> PROBLEM TO WORK ON
Quote the listing word for word, starting with the line that contains "Konsolen & PC" and going on through the line that contains "Im Kino gesehen".

> DATA FOR PROCESSING
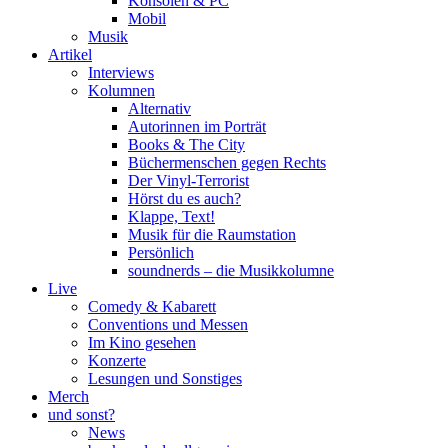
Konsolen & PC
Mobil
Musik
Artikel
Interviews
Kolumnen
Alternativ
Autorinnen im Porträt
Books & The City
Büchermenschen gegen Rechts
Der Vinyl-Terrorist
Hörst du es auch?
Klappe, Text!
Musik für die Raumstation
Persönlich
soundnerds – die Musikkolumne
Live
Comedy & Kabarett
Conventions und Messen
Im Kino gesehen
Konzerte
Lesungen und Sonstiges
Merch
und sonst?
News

--

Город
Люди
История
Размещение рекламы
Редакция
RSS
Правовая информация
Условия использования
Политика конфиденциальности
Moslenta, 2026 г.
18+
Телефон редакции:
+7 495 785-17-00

--

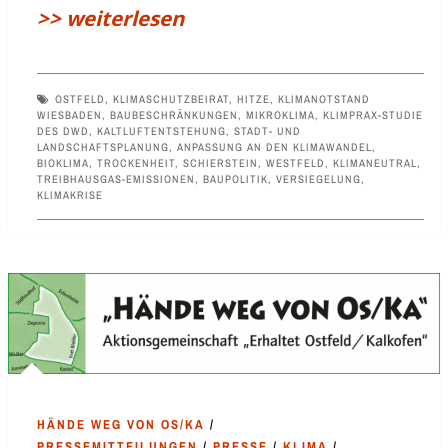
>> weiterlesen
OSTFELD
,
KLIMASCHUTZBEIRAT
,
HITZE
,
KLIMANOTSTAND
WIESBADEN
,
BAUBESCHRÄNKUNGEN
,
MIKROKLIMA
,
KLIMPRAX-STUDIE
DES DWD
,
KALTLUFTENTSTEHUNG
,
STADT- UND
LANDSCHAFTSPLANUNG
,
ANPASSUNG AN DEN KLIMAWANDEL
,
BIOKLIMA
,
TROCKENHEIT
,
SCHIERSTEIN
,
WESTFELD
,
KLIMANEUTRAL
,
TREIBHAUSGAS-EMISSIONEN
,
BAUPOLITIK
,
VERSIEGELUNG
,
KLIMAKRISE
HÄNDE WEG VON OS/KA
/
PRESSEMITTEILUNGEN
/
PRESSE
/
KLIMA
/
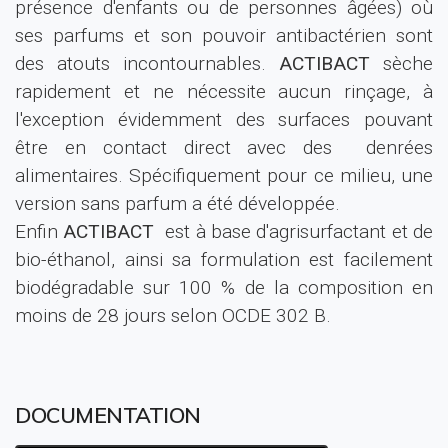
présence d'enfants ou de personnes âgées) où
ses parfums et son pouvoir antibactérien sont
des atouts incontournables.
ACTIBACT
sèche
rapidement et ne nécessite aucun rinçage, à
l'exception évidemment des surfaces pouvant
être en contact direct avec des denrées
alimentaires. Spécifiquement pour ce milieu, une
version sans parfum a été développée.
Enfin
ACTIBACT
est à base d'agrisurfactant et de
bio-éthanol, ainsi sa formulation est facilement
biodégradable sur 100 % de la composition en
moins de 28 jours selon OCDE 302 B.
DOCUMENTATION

> TASK SOLUTION
Konsolen & PC
Mobil
Musik
Artikel
Interviews
Kolumnen
Alternativ
Autorinnen im Porträt
Books & The City
Büchermenschen gegen Rechts
Der Vinyl-Terrorist
Hörst du es auch?
Klappe, Text!
Musik für die Raumstation
Persönlich
soundnerds – die Musikkolumne
Live
Comedy & Kabarett
Conventions und Messen
Im Kino gesehen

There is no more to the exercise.